We analyzed cloud security issues and model, examined threats and identified the main requirements of a protection system. In particular, we developed an architecture framework, Advanced Cloud Protection System (ACPS), to increase the security of cloud nodes. ACPS is based on the results of KvmSec (Lombardi and Di Pietro, 2009) and KvmSma (Lombardi and Di Pietro, 2010) prototype security extensions of the Linux Kernel Virtual Machine (KVM Qumranet, year), It is also inspired by the TCPS architecture (Lombardi and Di Pietro, 2010). ACPS is a complete protection system for clouds that transparently monitors cloud components and interacts with local and remote parties to protect and to recover from attacks.
In the following we show how ACPS can leverage full virtualization to provide increased protection to actually deployed cloud systems such as Eucalyptus (Nurmi et al., 2009) and (Openecp, 2010) (also referred to as Enomalism Enomaly, 2009 in the following). In fact, OpenECP is a fully open source code fork of the previously open source Enomalism offer; as such, it shares the same architecture and codebase. A prototype implementation is presented. Its effectiveness and performance are tested. Results indicate that our proposal is resilient against attacks and that the introduced overhead is small—especially when compared to the features provided.
One main outcome of our research is a framework that allows virtualization-supported cloud protection across physical hosts over the Internet.

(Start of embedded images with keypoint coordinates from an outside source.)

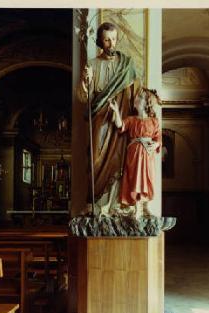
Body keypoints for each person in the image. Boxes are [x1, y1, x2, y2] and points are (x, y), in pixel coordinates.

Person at [76, 22, 138, 216]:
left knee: (120, 161)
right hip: (100, 118)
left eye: (113, 39)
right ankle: (94, 203)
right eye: (106, 40)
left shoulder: (126, 64)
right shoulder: (92, 65)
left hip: (121, 119)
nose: (111, 44)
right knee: (96, 160)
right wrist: (85, 82)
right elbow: (83, 98)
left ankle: (115, 205)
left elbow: (135, 93)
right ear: (100, 42)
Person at [109, 87, 161, 218]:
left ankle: (146, 207)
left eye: (139, 97)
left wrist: (156, 144)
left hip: (148, 154)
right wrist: (116, 111)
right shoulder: (132, 120)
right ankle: (137, 208)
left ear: (146, 102)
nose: (136, 99)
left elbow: (158, 138)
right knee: (135, 179)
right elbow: (120, 125)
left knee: (147, 179)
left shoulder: (154, 121)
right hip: (134, 154)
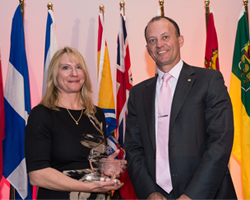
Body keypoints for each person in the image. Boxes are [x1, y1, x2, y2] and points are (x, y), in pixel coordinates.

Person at [124, 16, 237, 200]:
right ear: (148, 49)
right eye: (152, 40)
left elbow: (220, 142)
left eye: (165, 37)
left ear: (180, 40)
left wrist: (192, 195)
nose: (159, 44)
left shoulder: (209, 80)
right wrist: (149, 192)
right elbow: (133, 148)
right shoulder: (137, 93)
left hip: (206, 194)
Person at [25, 47, 125, 200]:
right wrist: (87, 187)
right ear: (54, 75)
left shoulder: (96, 114)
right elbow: (37, 175)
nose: (74, 73)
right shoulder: (42, 114)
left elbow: (88, 162)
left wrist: (105, 166)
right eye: (66, 68)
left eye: (79, 67)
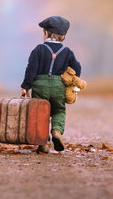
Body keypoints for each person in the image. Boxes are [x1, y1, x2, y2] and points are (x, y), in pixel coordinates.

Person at [21, 16, 82, 153]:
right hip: (58, 86)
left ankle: (43, 142)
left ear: (46, 33)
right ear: (63, 36)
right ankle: (56, 131)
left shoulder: (38, 50)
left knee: (40, 113)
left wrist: (26, 86)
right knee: (58, 110)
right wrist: (72, 84)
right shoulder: (67, 52)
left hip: (40, 85)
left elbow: (31, 69)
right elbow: (77, 69)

Roadmap. The remainder of this document is organized as follows: next section surveys related work. Section 3 provides background information, while Section 4 classifies cloud security issues. Section 5 describes ACPS requirements and architecture. In Section 6 implementation details are provided, while effectiveness and performance are discussed in Section 7. Finally, Section 8 draws some conclusions.
2. Related work
While privacy issues in clouds have been described in depth by Pearson (2009), cloud security is less discussed in the literature (Gu and Cheung, 2009). Some interesting security issues are discussed in Siebenlist (2009), while an almost complete survey of security in the context of cloud storage services is provided by Cachin et al. (2009). An exhaustive cloud security risk assessment has been recently presented by Enisa (2009). Also worth reading is the survey on cloud computing presented in Armbrust et al. (2009). These papers have been the starting points of our work and we refer to them in terms of problems and terms definition.
A fundamental reference for our research is the work on co-location (Ristenpart, 2009) by Ristenpart. This work shows that it is possible to instantiate an increasing number of guest VMs until one is placed co-resident with the target VM. Once successfully achieved co-residence, attacks can theoretically extract information from a target VM on the same machine. An attacker might also actively trigger new victim instances exploiting cloud auto-scaling systems. Ristenpart shows that it practical to hire additional VMs whose launch can produce a high chance of co-residence with the target VM. He also shows that determining co-residence is quite simple.